Algérie: les femmes abandonnées par leurs maris en cas de mastectomie

28 janvier 2019 à 21h46 par Feiza Ben Mohamed

Crédit : AFP

De nombreuses femmes algériennes rapportent avoir été abandonnées par leurs époux après une mastectomie.


Le sujet reste relativement tabou dans le pays. Chaque année, nombre de femmes atteintes d’un cancer du sein sont contraintes de subir une ablation pour espérer guérir.


Au delà de la terrible épreuve que représente un combat contre le cancer, beaucoup d’entre elles ont à subir l’abandon de leurs époux.


Souvent considérée comme une diminution de la féminité, la mastectomie reste une intervention aux lourdes conséquences dans la vie des femmes. 


Selon Farid Chebal, professeur de génétique du cancer à l’université d’Alger, il y aurait près de 10 000 cas de cancer du sein recensés chaque année en Algérie dont 3500 conduirait au décès de la patiente. 

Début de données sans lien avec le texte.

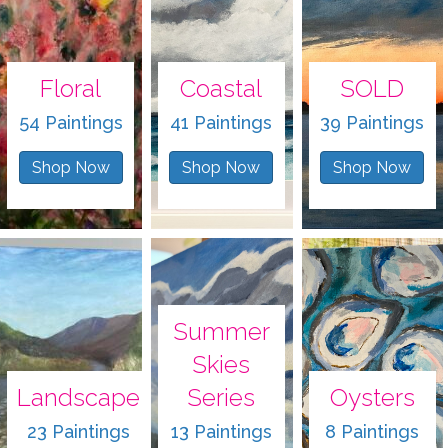
Floral
Coastal
SOLD
54 Paintings
41 Paintings
39 Paintings
Shop Now
Shop Now
Shop Now
Summer
Skies
Landscape
Series
Oysters
23 Paintings
13 Paintings
8 Paintings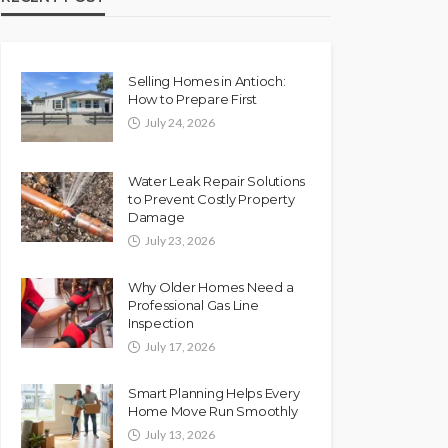
Selling Homes in Antioch:
How to Prepare First
July 24, 2026
Water Leak Repair Solutions
to Prevent Costly Property
Damage
July 23, 2026
Why Older Homes Need a
Professional Gas Line
Inspection
July 17, 2026
Smart Planning Helps Every
Home Move Run Smoothly
July 13, 2026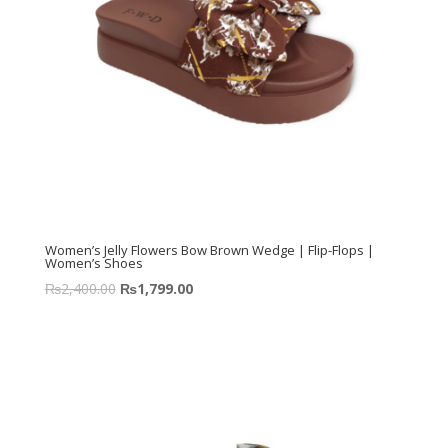
Women’s Jelly Flowers Bow Brown Wedge | Flip-Flops |
Women’s Shoes
₨
2,400.00
₨
1,799.00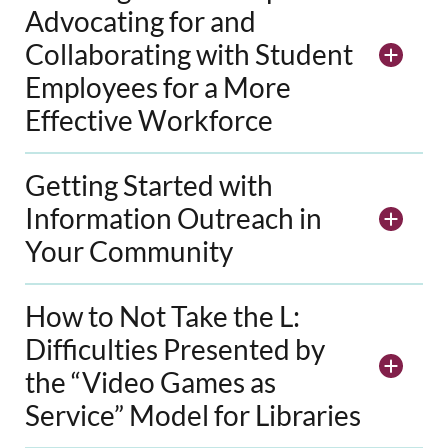
Advocating for and
Collaborating with Student
Employees for a More
Effective Workforce
Getting Started with
Information Outreach in
Your Community
How to Not Take the L:
Difficulties Presented by
the “Video Games as
Service” Model for Libraries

« Le cancer ? C’est rien comparé au fait d’être rejetée après 18 ans de mariage » explique Linda, l’une d’entre elles, dans une interview accordée à l’AFP.


Elle raconte avoir été surnommée « demie-femme » par son ex-mari après sa mastectomie dans un pays où cette maladie reste « honteuse ». 


Saïda, 55 ans, a elle aussi vécu une histoire similaire. Elle déplore « on s’était connus à la fac, nous avions fait un mariage d’amour. Il participait même aux manifs pour les droits des femmes, mais n’a pas hésité une seconde à me jeter comme de la merde ».


Même schéma pour Saida qui explique à l’AFP avoir « préféré rompre avant que lui ne le fasse » car sa « belle-famille ne voulait plus » d’elle. Cette enseignante dit n’avoir eu « ni la force ni l’envie de lutter ».


Dans une société conservatrice, ces femmes ont à subir le fait « d’être amputées d’une partie de leur corps qui symbolise la féminité » et ne se sentent « plus en conformité avec l’image de la femme », analyse la sociologue Yamina Rahou.


De son côté, le théologien Kamel Chekatt est catégorique: « ce n’est pas un problème de religion mais d’éducation ». 


Si certains hôpitaux algériens proposent des reconstructions mammaires gratuites, ils sont souvent saturés en raison de la forte demande. 


La seule solution reste l’accès aux cliniques privées qui permettent un délai moins long mais demeurent inaccessibles pour nombre d’algériennes issues de milieux populaires ou défavorisés.